» **Kutipan Sumber**:
•••
Terjemah Surat Al Qashash Ayat 44-46

44. [1]Dan engkau (Muhammad) tidak berada di sebelah barat[2] ketika Kami menyampaikan perintah kepada Musa, dan engkau tidak (pula) termasuk orang-orang yang menyaksikan (kejadian itu)[3],

45. Tetapi Kami telah menciptakan beberapa umat[4], dan telah berlalu atas mereka masa yang panjang[5], dan engkau (Muhammad) tidak tinggal bersama-sama penduduk Madyan[6] dengan membacakan ayat-ayat Kami kepada mereka, tetapi Kami telah mengutus rasul-rasul[7].

46. Dan engkau (Muhammad) tidak berada di dekat Tur (gunung) ketika Kami menyeru (Musa)[8], tetapi (Kami untus engkau) sebagai rahmat dari Tuhanmu, agar engkau memberi peringatan kepada kaum (Quraisy) yang tidak didatangi oleh pemberi peringatan sebelum engkau agar mereka mendapat pelajaran[9].

Ayat 47-50: Sikap kaum musyrik ketika musibah menimpa mereka, keadaan mereka yang selalu mengingkari bukti, padahal dahulu memintanya, dan penjelasan bahwa Al Qur’an adalah kitab yang paling sempurna.



وَلَوْلا أَنْ تُصِيبَهُمْ مُصِيبَةٌ بِمَا قَدَّمَتْ أَيْدِيهِمْ فَيَقُولُوا رَبَّنَا لَوْلا أَرْسَلْتَ إِلَيْنَا رَسُولا فَنَتَّبِعَ آيَاتِكَ وَنَكُونَ مِنَ الْمُؤْمِنِينَ (٤٧) فَلَمَّا جَاءَهُمُ الْحَقُّ مِنْ عِنْدِنَا قَالُوا لَوْلا أُوتِيَ مِثْلَ مَا أُوتِيَ مُوسَى أَوَلَمْ يَكْفُرُوا بِمَا أُوتِيَ مُوسَى مِنْ قَبْلُ قَالُوا سِحْرَانِ تَظَاهَرَا وَقَالُوا إِنَّا بِكُلٍّ كَافِرُونَ (٤٨) قُلْ فَأْتُوا بِكِتَابٍ مِنْ عِنْدِ اللَّهِ هُوَ أَهْدَى مِنْهُمَا أَتَّبِعْهُ إِنْ كُنْتُمْ صَادِقِينَ (٤٩) فَإِنْ لَمْ يَسْتَجِيبُوا لَكَ فَاعْلَمْ أَنَّمَا يَتَّبِعُونَ أَهْوَاءَهُمْ وَمَنْ أَضَلُّ مِمَّنَ اتَّبَعَ هَوَاهُ بِغَيْرِ هُدًى مِنَ اللَّهِ إِنَّ اللَّهَ لا يَهْدِي الْقَوْمَ الظَّالِمِينَ (٥٠

Terjemah Surat Al Qashash Ayat 47-50

47. Dan agar mereka tidak mengatakan ketika azab menimpa mereka disebabkan apa yang mereka kerjakan[10], "Ya Tuhan kami, mengapa Engkau tidak mengutus seorang rasul kepada Kami, agar kami mengikuti ayat-ayat Engkau dan termasuk orang mukmin[11].”
•••
» **Materi yang Diberikan**:
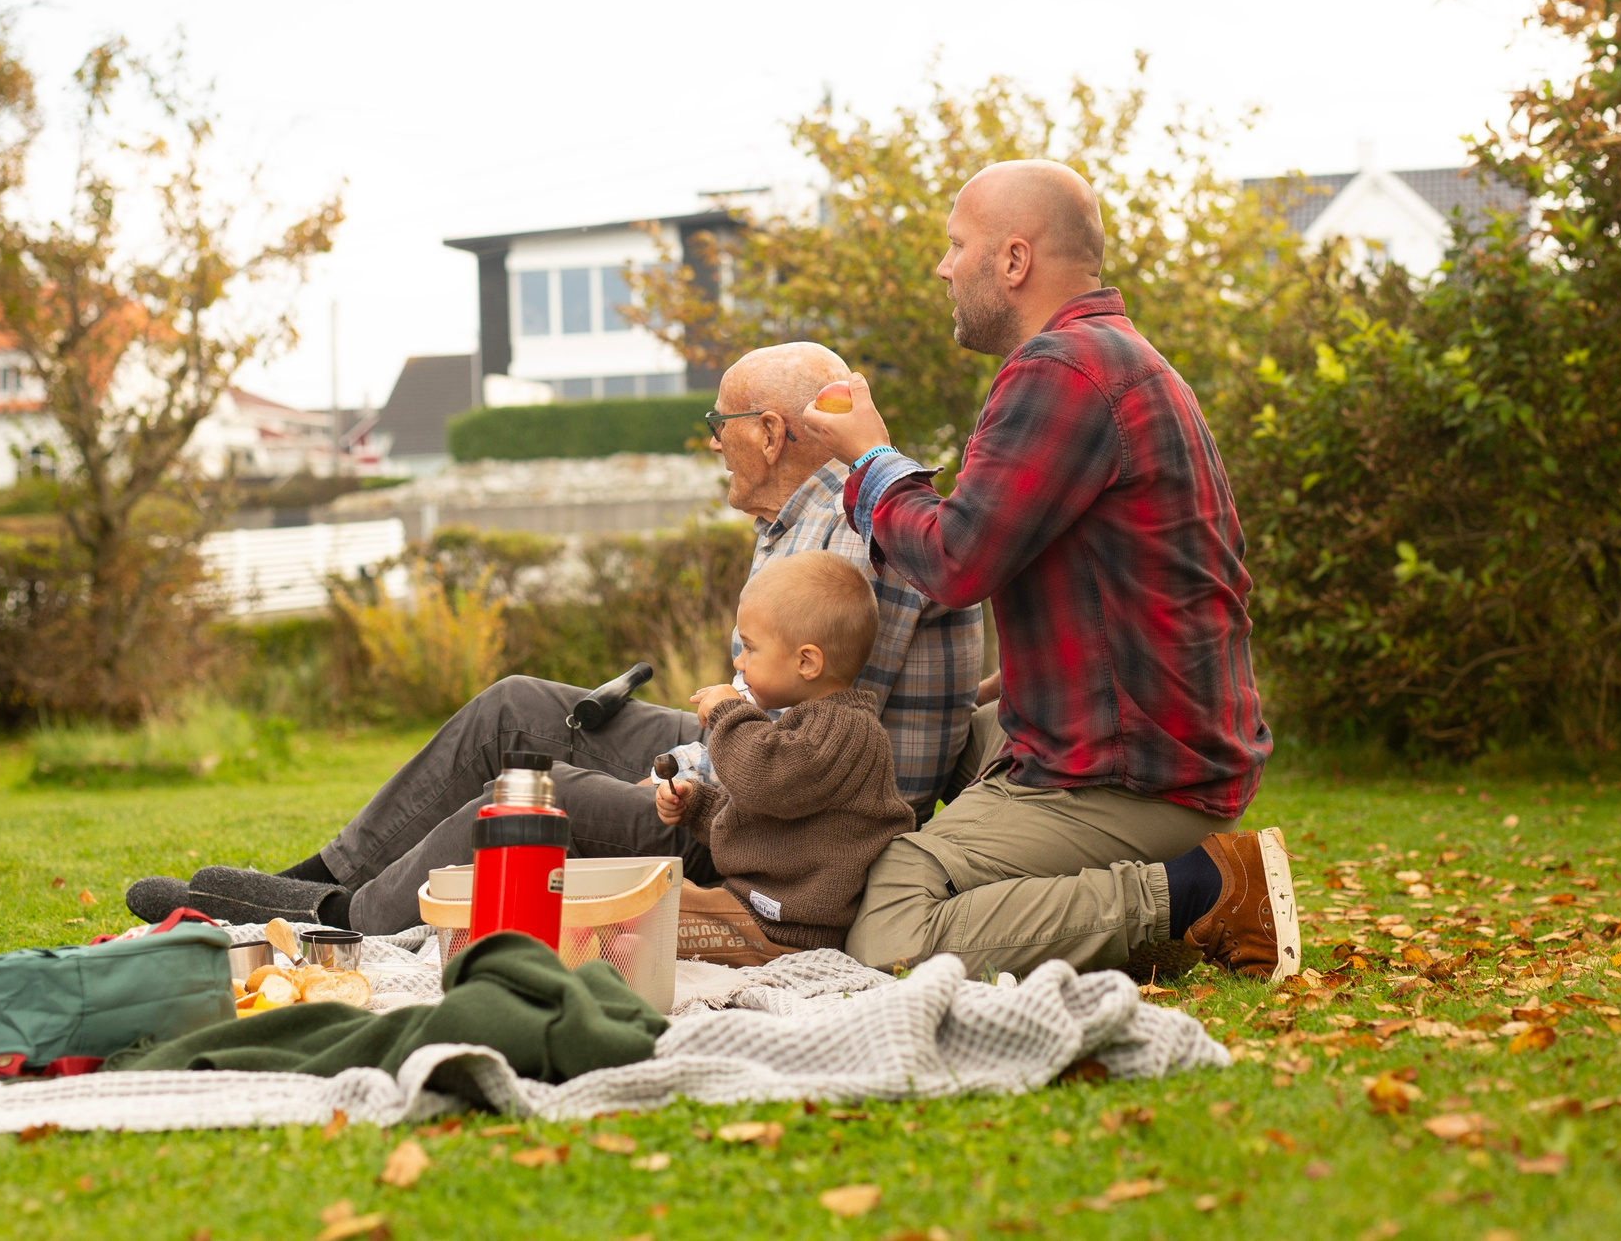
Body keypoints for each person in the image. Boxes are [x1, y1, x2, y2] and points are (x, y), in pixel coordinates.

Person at [123, 341, 980, 933]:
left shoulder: (870, 526)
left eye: (721, 423)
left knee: (539, 789)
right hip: (754, 759)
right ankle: (318, 877)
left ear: (771, 431)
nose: (713, 441)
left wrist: (690, 767)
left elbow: (823, 751)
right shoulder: (797, 519)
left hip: (788, 820)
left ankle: (333, 922)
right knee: (519, 708)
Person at [801, 159, 1300, 983]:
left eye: (957, 244)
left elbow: (956, 559)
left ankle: (1204, 890)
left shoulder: (1061, 370)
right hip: (1149, 743)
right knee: (939, 737)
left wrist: (872, 457)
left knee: (891, 914)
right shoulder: (1112, 358)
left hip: (1138, 774)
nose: (943, 265)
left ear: (1014, 260)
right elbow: (1103, 592)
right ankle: (1131, 905)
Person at [653, 549, 912, 951]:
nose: (739, 662)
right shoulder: (812, 726)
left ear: (807, 662)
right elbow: (772, 821)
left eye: (751, 649)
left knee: (644, 908)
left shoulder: (845, 730)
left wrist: (727, 711)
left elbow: (762, 780)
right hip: (760, 910)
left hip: (786, 928)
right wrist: (699, 806)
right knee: (646, 900)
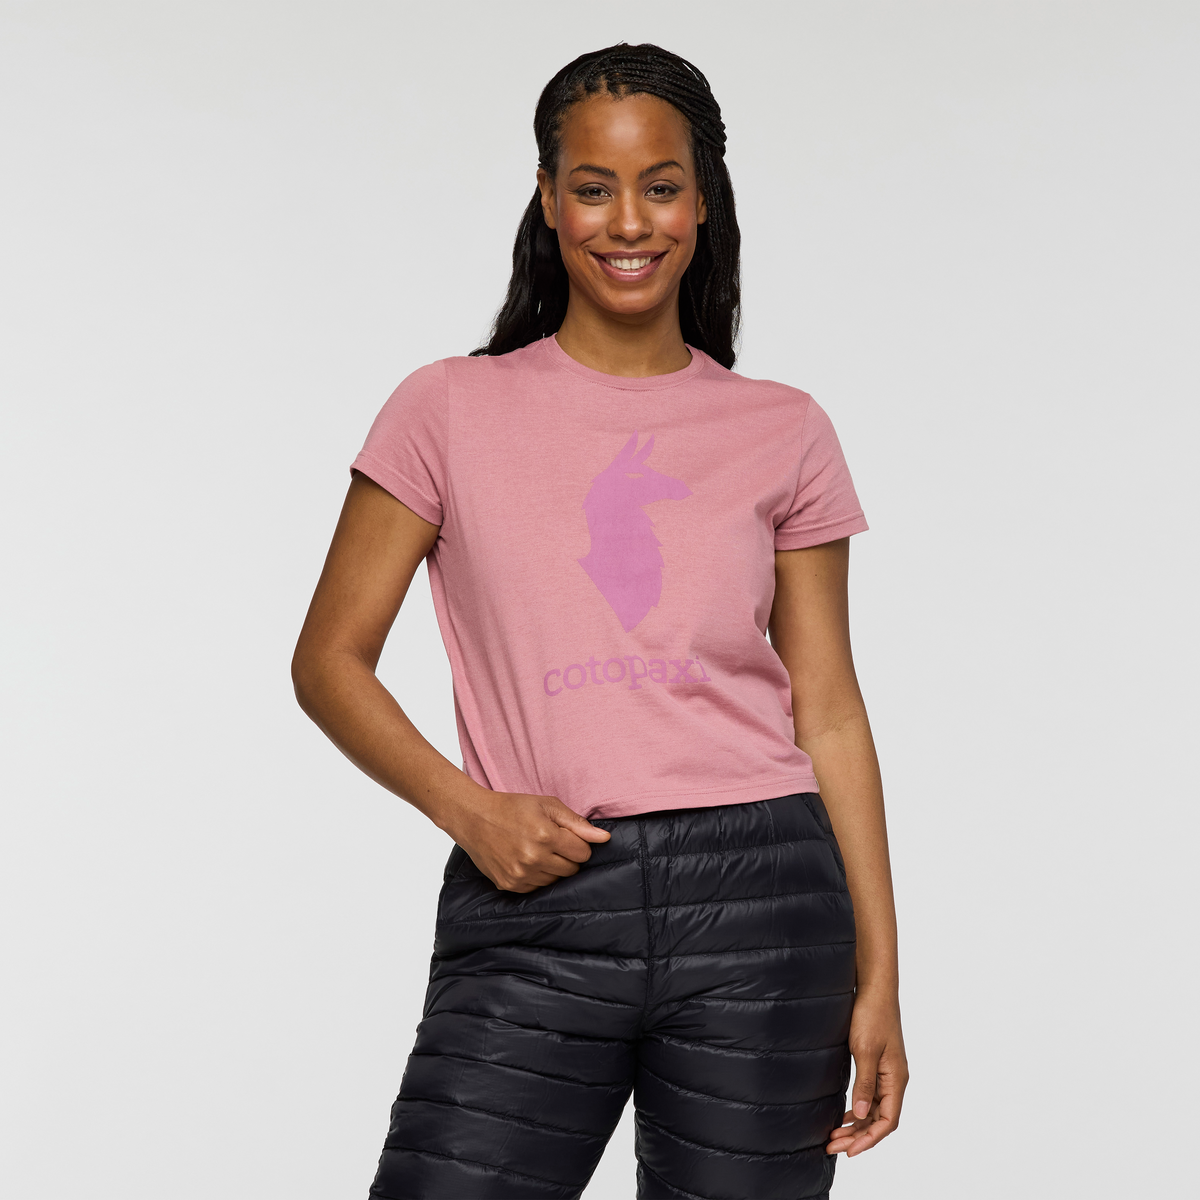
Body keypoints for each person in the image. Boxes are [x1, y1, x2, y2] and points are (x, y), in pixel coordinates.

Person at [292, 41, 907, 1200]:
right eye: (593, 186)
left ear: (704, 199)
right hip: (534, 889)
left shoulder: (785, 428)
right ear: (548, 198)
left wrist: (881, 973)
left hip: (766, 905)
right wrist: (469, 811)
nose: (630, 221)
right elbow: (329, 660)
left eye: (661, 186)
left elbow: (827, 708)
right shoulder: (445, 408)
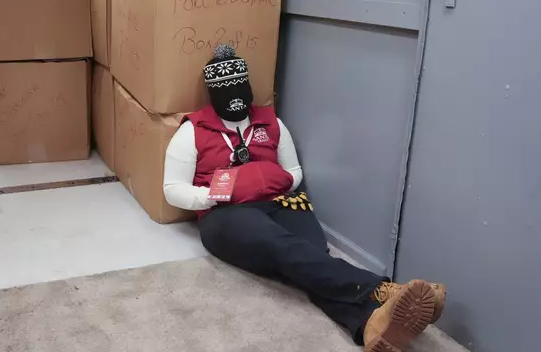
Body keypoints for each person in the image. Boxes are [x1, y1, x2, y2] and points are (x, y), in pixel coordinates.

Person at [163, 45, 446, 351]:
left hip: (280, 201)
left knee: (309, 257)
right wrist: (216, 194)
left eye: (238, 87)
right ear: (212, 93)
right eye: (224, 90)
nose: (233, 96)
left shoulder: (272, 123)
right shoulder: (193, 130)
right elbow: (172, 189)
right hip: (226, 213)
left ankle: (368, 327)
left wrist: (269, 179)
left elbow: (294, 172)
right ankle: (380, 289)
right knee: (282, 247)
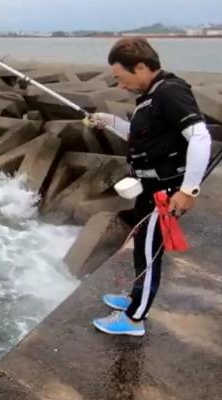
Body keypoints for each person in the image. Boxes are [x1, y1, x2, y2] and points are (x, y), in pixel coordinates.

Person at [87, 37, 212, 336]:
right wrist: (111, 122)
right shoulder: (151, 96)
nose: (119, 85)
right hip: (148, 187)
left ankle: (134, 319)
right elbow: (146, 136)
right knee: (142, 248)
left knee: (149, 251)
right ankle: (135, 298)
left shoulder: (170, 91)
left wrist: (188, 190)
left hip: (165, 192)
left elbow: (200, 136)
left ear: (140, 66)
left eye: (120, 77)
•••
» **Deskripsi Tugas**: Cetak ulang tanpa perubahan bagian terjemahan Surat Al Qashash dari "44. [1]Dan engkau" sampai "telah mengutus rasul-rasul[7].". Daftar di atas tidak diperlukan untuk mengerjakan latihan ini.

» **Jawaban Latihan**:
44. [1]Dan engkau (Muhammad) tidak berada di sebelah barat[2] ketika Kami menyampaikan perintah kepada Musa, dan engkau tidak (pula) termasuk orang-orang yang menyaksikan (kejadian itu)[3],

45. Tetapi Kami telah menciptakan beberapa umat[4], dan telah berlalu atas mereka masa yang panjang[5], dan engkau (Muhammad) tidak tinggal bersama-sama penduduk Madyan[6] dengan membacakan ayat-ayat Kami kepada mereka, tetapi Kami telah mengutus rasul-rasul[7].